[Opening Data listing section]

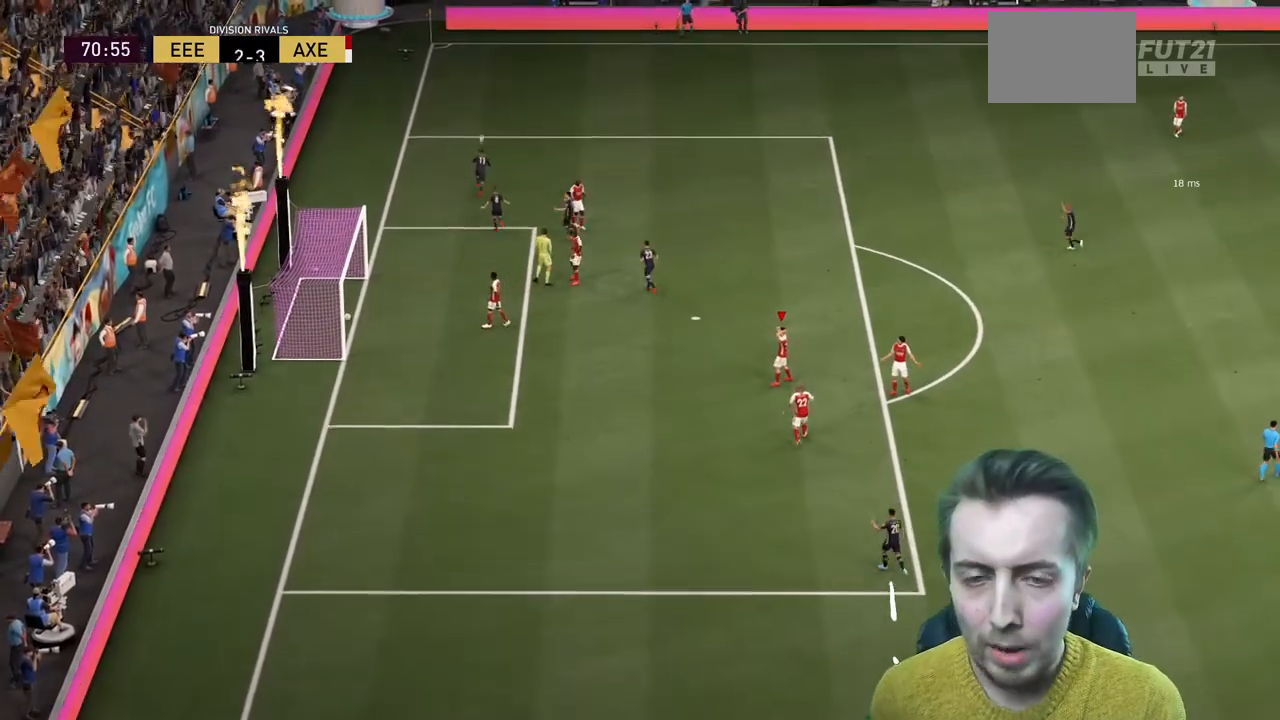
{"buttons": [], "left_stick": "center", "right_stick": "center", "events": []}
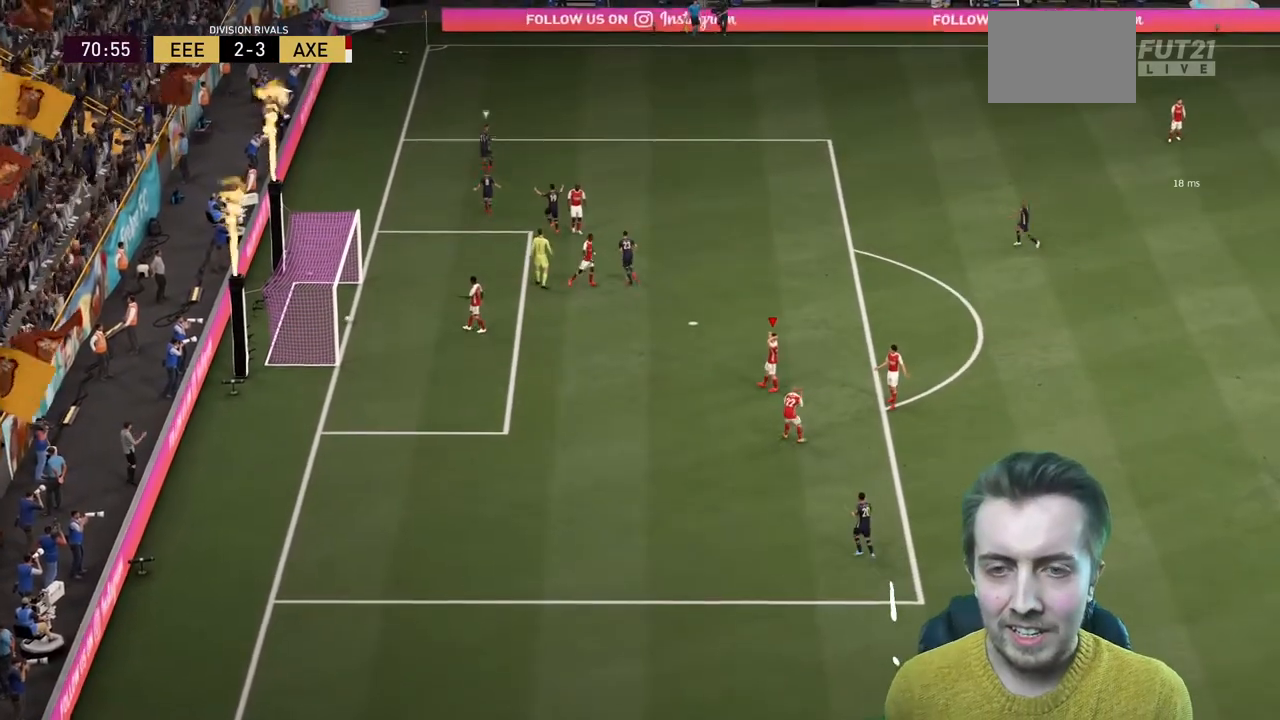
{"buttons": [], "left_stick": "center", "right_stick": "center", "events": [[100, "A", "down"], [133, "R2", "down"], [234, "A", "up"], [300, "A", "down"], [467, "R2", "up"], [500, "A", "up"]]}
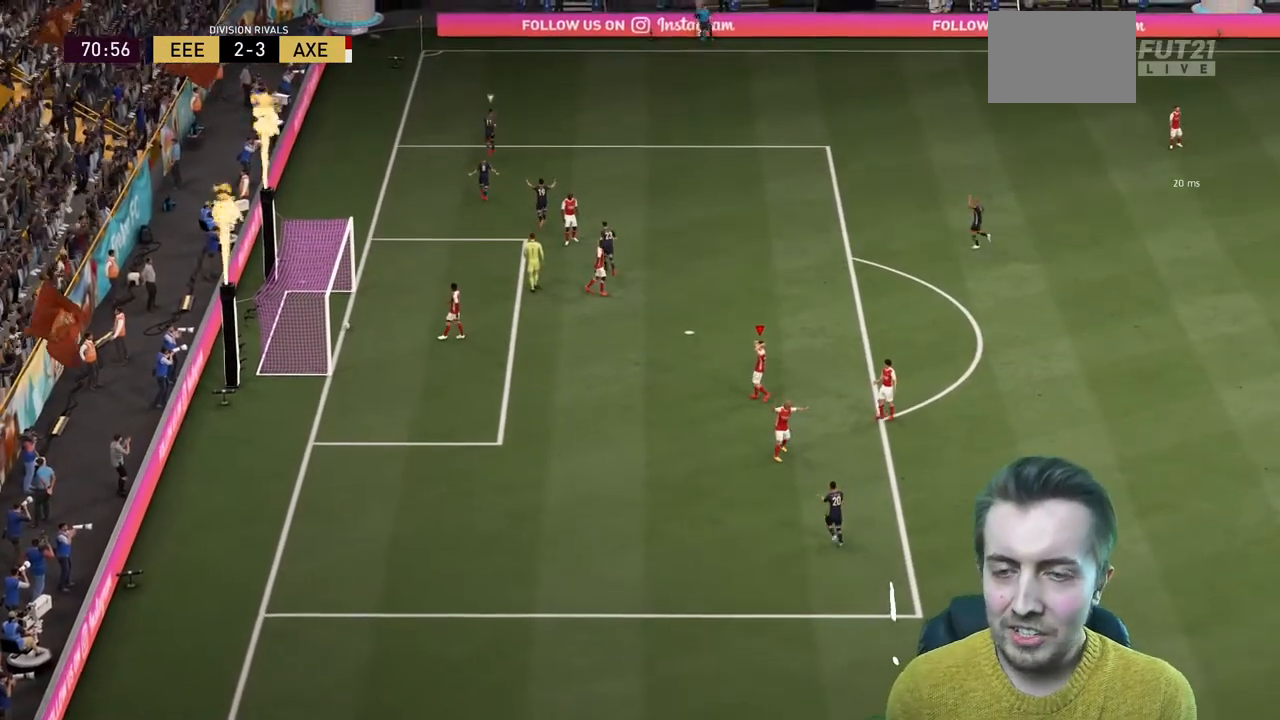
{"buttons": [], "left_stick": "center", "right_stick": "center", "events": [[101, "A", "down"], [267, "A", "up"]]}
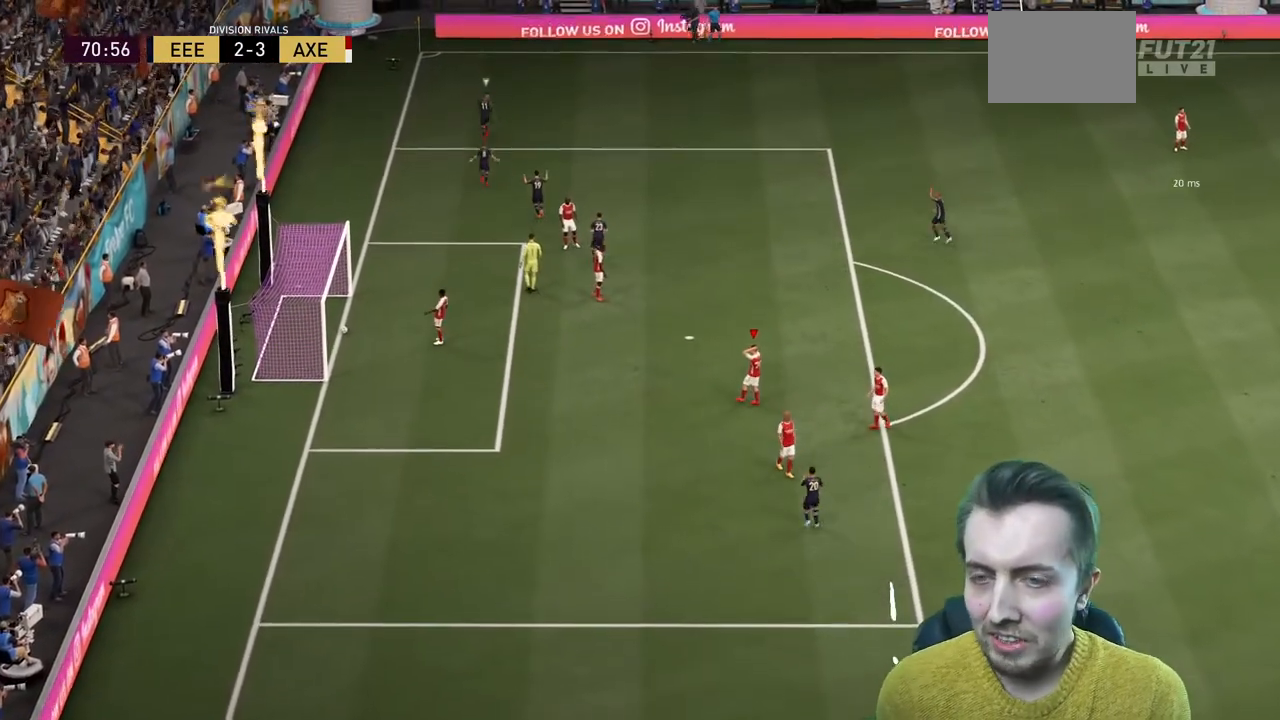
{"buttons": ["A"], "left_stick": "center", "right_stick": "center", "events": [[400, "A", "down"]]}
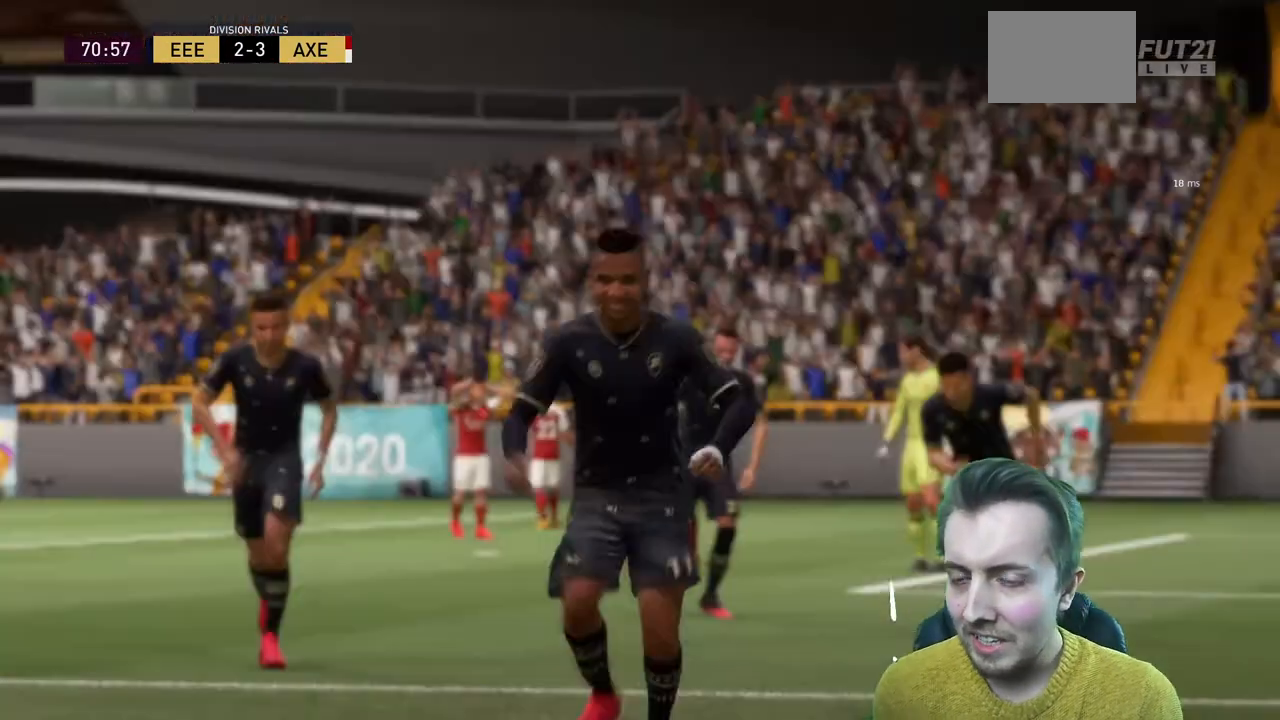
{"buttons": [], "left_stick": "center", "right_stick": "center", "events": [[167, "A", "up"], [301, "A", "down"], [501, "A", "up"]]}
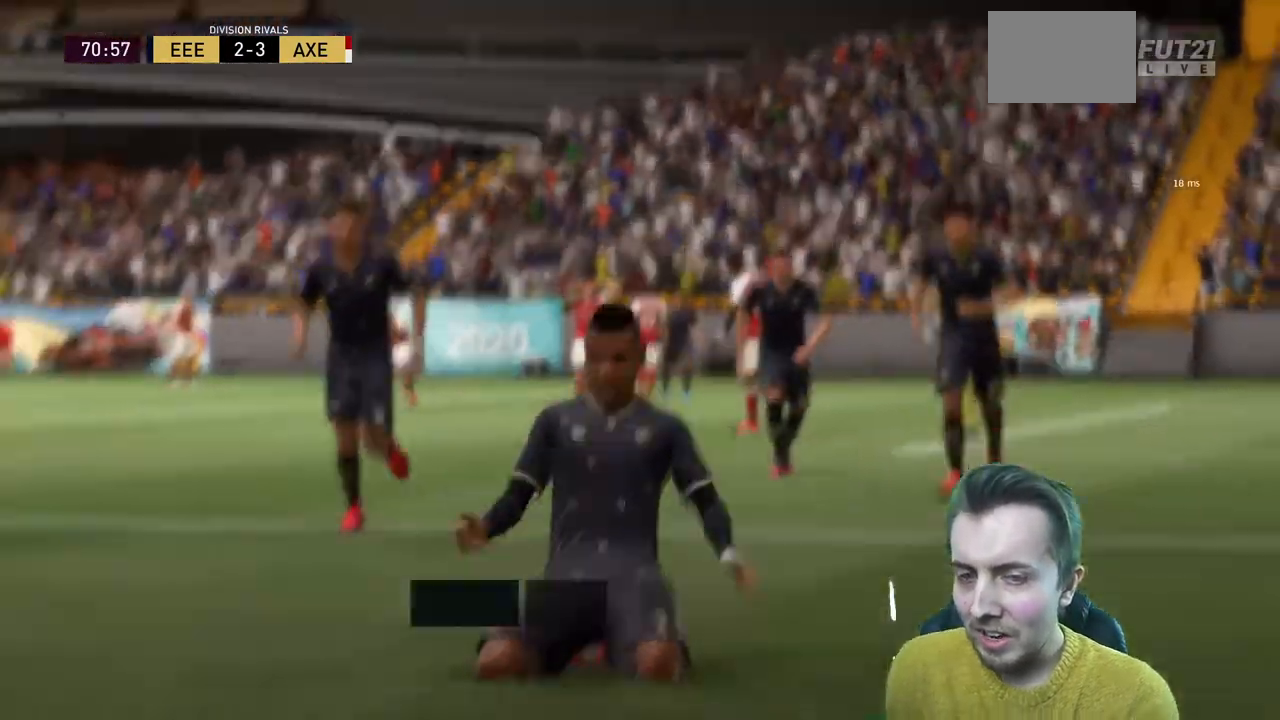
{"buttons": [], "left_stick": "center", "right_stick": "center", "events": []}
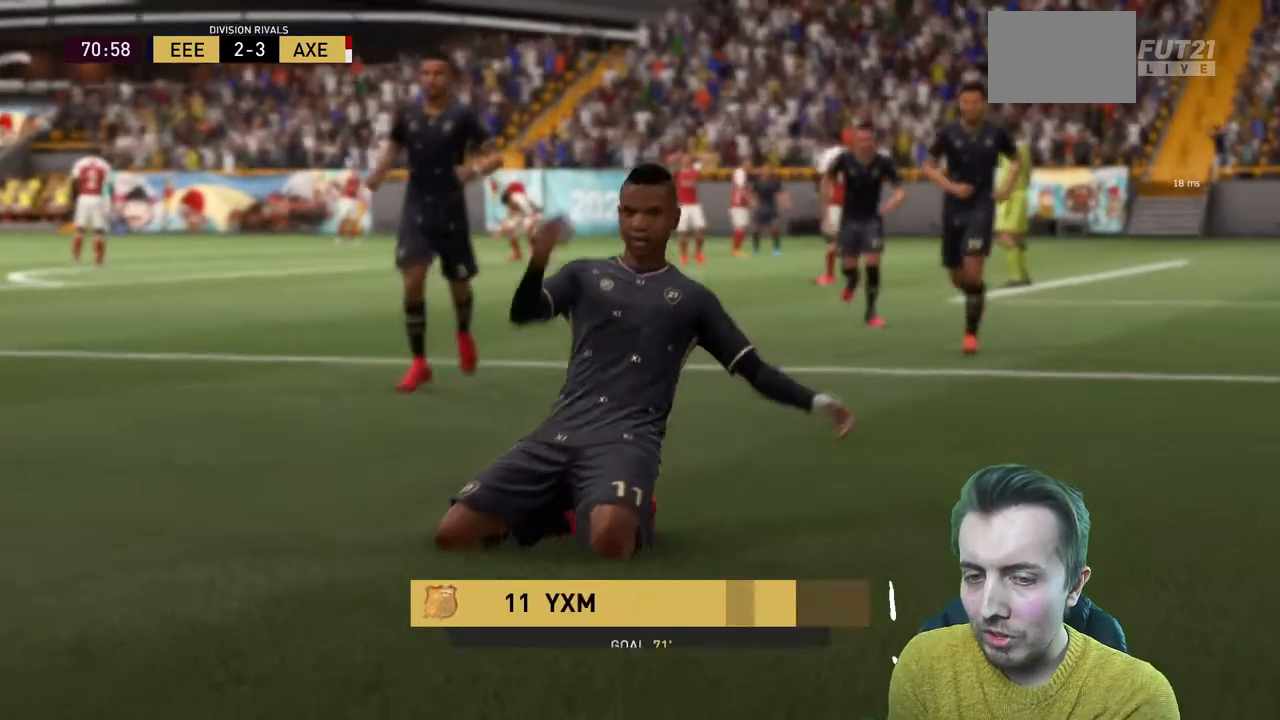
{"buttons": [], "left_stick": "center", "right_stick": "center", "events": []}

[Closing Data listing section]

Your assignment
Without carrying over any picture, retype the records above word for word.

Answer space
{"buttons": [], "left_stick": "center", "right_stick": "center", "events": []}
{"buttons": [], "left_stick": "center", "right_stick": "center", "events": [[100, "A", "down"], [133, "R2", "down"], [234, "A", "up"], [300, "A", "down"], [467, "R2", "up"], [500, "A", "up"]]}
{"buttons": [], "left_stick": "center", "right_stick": "center", "events": [[101, "A", "down"], [267, "A", "up"]]}
{"buttons": ["A"], "left_stick": "center", "right_stick": "center", "events": [[400, "A", "down"]]}
{"buttons": [], "left_stick": "center", "right_stick": "center", "events": [[167, "A", "up"], [301, "A", "down"], [501, "A", "up"]]}
{"buttons": [], "left_stick": "center", "right_stick": "center", "events": []}
{"buttons": [], "left_stick": "center", "right_stick": "center", "events": []}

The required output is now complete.